### INFORMATION GIVEN
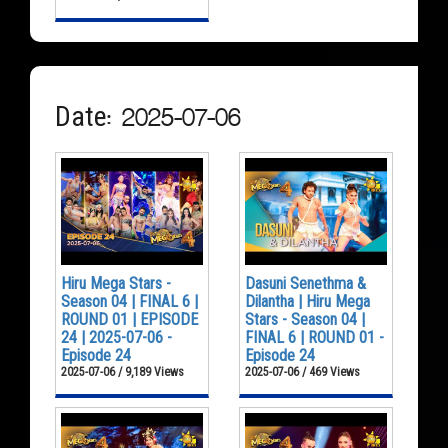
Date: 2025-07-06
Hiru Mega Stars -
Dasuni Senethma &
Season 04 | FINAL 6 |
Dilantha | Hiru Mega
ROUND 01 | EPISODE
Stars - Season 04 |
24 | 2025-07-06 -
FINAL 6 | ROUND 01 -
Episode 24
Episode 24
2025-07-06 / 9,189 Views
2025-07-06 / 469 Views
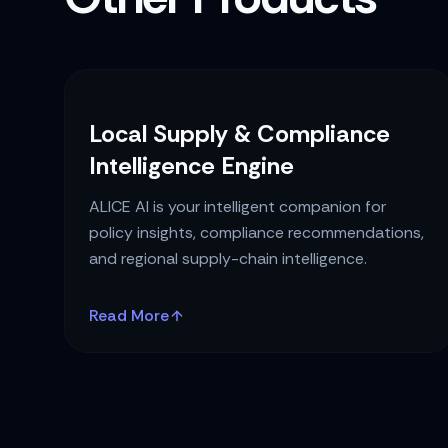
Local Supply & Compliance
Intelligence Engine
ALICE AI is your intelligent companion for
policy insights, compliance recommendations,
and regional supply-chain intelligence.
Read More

### REQUEST
Please pull every line of text from the data above, word for word and in the same order. Leave out the lines that only mark where a picture sits.

### EXERCISE ANSWER
Date: 2025-07-06
Hiru Mega Stars -
Dasuni Senethma &
Season 04 | FINAL 6 |
Dilantha | Hiru Mega
ROUND 01 | EPISODE
Stars - Season 04 |
24 | 2025-07-06 -
FINAL 6 | ROUND 01 -
Episode 24
Episode 24
2025-07-06 / 9,189 Views
2025-07-06 / 469 Views
Local Supply & Compliance
Intelligence Engine
ALICE AI is your intelligent companion for
policy insights, compliance recommendations,
and regional supply-chain intelligence.
Read More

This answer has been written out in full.